“Moving Up” to Pre-K ceremony

Last week, Kaia’s school sent out a message to all families that a “Moving Up to Pre-K” ceremony and celebration would be happening today at school. It would include some speeches, a slideshow of the kids throughout the school year, a performance by the kids in Kaia’s 3K class, and then end with a lunch celebration with the families. Although I am familiar with preschool/Pre-K “graduations” (I myself had a preschool graduation), I didn’t realize that schools gave ceremonies for kids who were in 3K moving up to preschool. It could be a new thing — who the heck knows? It feels like a bit of a participation trophy, but I guess that could be argued for preschool, elementary, and middle school graduation, as well. All I know is that we were given about a week’s notice for this, and we were asked to contribute money for the lunch — what joy!

So Chris and I both came today. I had known that Kaia had been singing some mysterious Chinese song I didn’t recognize, and I suspected it was a “surprise” song for the performance today, so I didn’t press the teachers when they didn’t send me all the names of the Chinese songs Kaia was singing parts of at home. Our administrator gave a speech and showed a photo slideshow, followed by the main teacher of the class giving a speech (or, well, reading off a piece of paper and having zero eye contact with any of the audience), followed by two dances from the kids. One was an English song about growing up/moving to the next stage. The second dance was to a Chinese song called “Gan Xie Lao Shi” (“Thank you, teacher”). The English song and dance were really cute. The Chinese song and dance, however, totally made me tear up. I am not sure what it is about Chinese melodies or words, but this completely had me getting emotional and feeling like my baby was floating further away from me. It’s not like the Chinese song is expressing anything particularly more complex or deep than the English song. But there’s this line in the song once you translate it that says, “Thank you, teacher, for helping me grow up / Your cute smiling face will stay in my heart … You are a beautiful angel.” Everything always feels deeper and more emotional in other languages than English for me. I am not sure why. I also thought the same thing when I have seen texts translated from French or Japanese.

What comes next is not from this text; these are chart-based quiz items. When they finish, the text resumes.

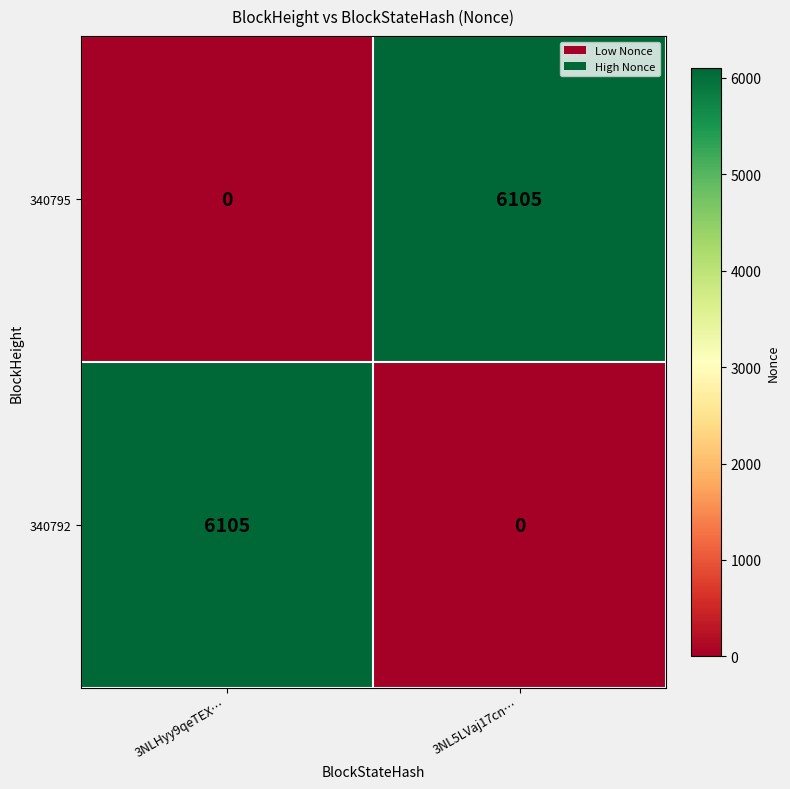

At how many categories does at least one series exceed 3936?

2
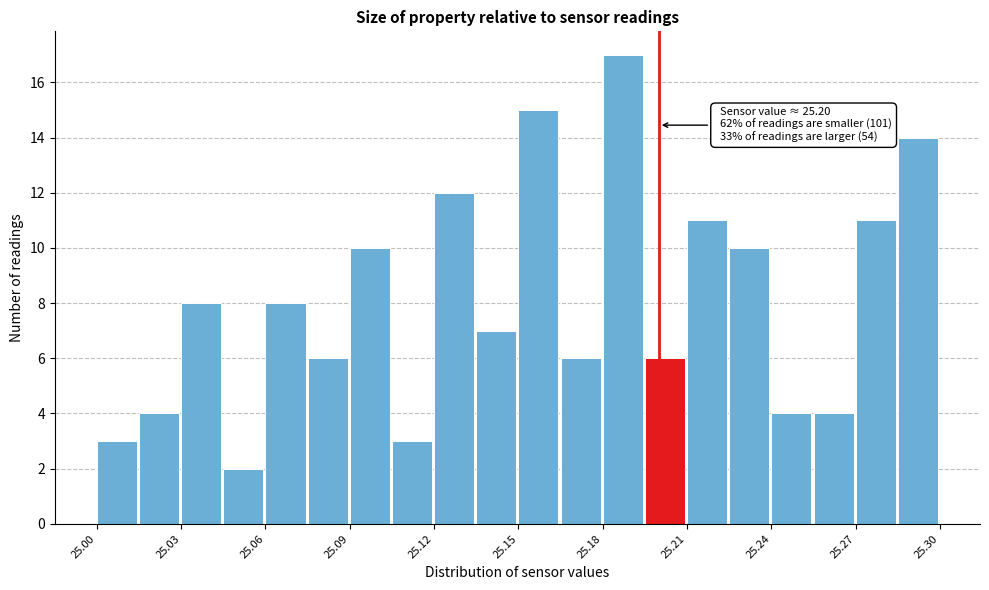

Around what value on the x-axis is the tallest bar? Give the approximate position of its centre, as read against the axis.

25.185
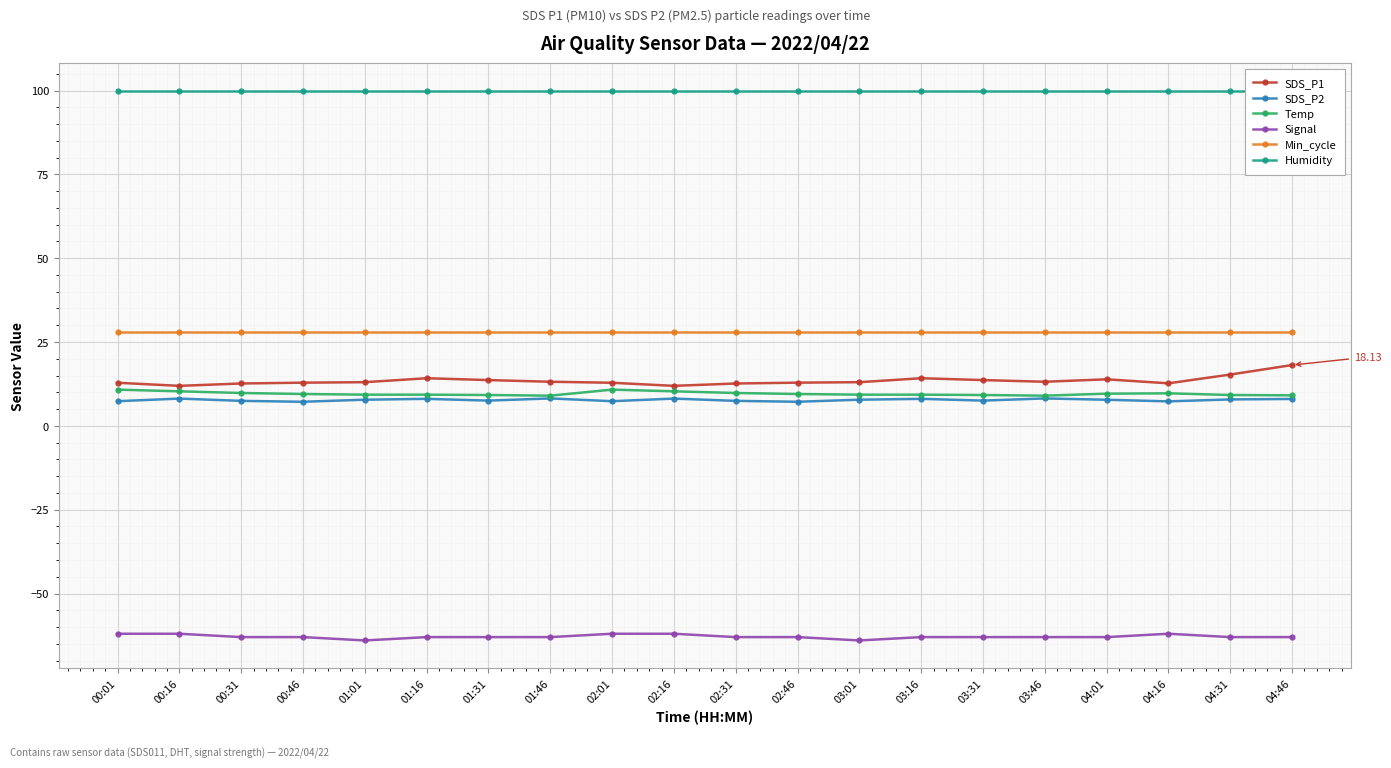

What is the difference between the second highest and second lowest values in the Signal series?

2.0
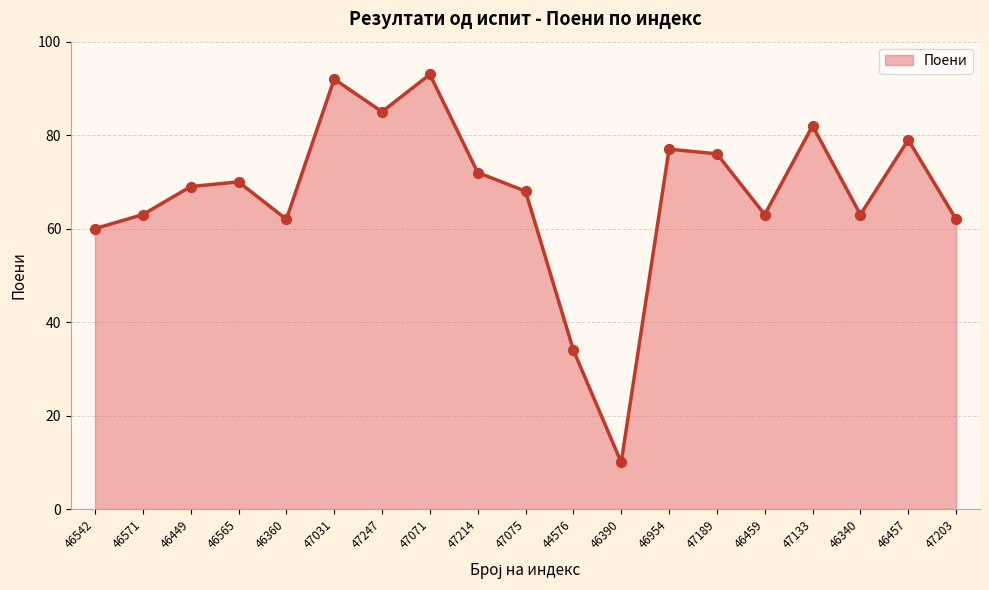

What is the ratio of the value at 47247 to the value at 44576?

2.5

I still can’t believe my baby has just over a week left of 3K. Then, she has summer camp (at the same school), then it’s officially preschool in September. It’s like time just flew by so quickly. She grew these long limbs. She lost her baby fat and pudge. She can speak coherent sentences now that people other than Chris and I understand. She can use words like, “but,” “yesterday,” and “tomorrow” and know what she’s actually saying. My mom said to me on the phone the other day that I should try as much as I can to, “enjoy with her now… because soon, she will grow up and be like you… want to do her own thing.” She didn’t mean it in a mean or spiteful way; she said it in a very wistful, sad tone. My mom had it infinitely harder than me, as she managed and raised two kids, all in the midst of a demanding and demeaning mother-in-law and a pretty useless husband when it came to child-rearing and managing a household — all on top of a rigid full-time job that was fully in office. I don’t blame her for not being “there” for me as much growing up since she also worked full time. I’m lucky I can have quality time with Kaia and really enjoy our moments together. Sometimes, I still want to freeze time so I can just hold her sweet face in my hands and admire how beautiful and intelligent she is. In the slideshow, they did a photo juxtaposition of each kid the first week of 3K and then this last week — they’ve all grown and matured so much! It’s just so hard to believe it went by this quickly. I guess that’s what parenting is all about, isn’t it — watching your babies evolve into tiny humans and then big humans.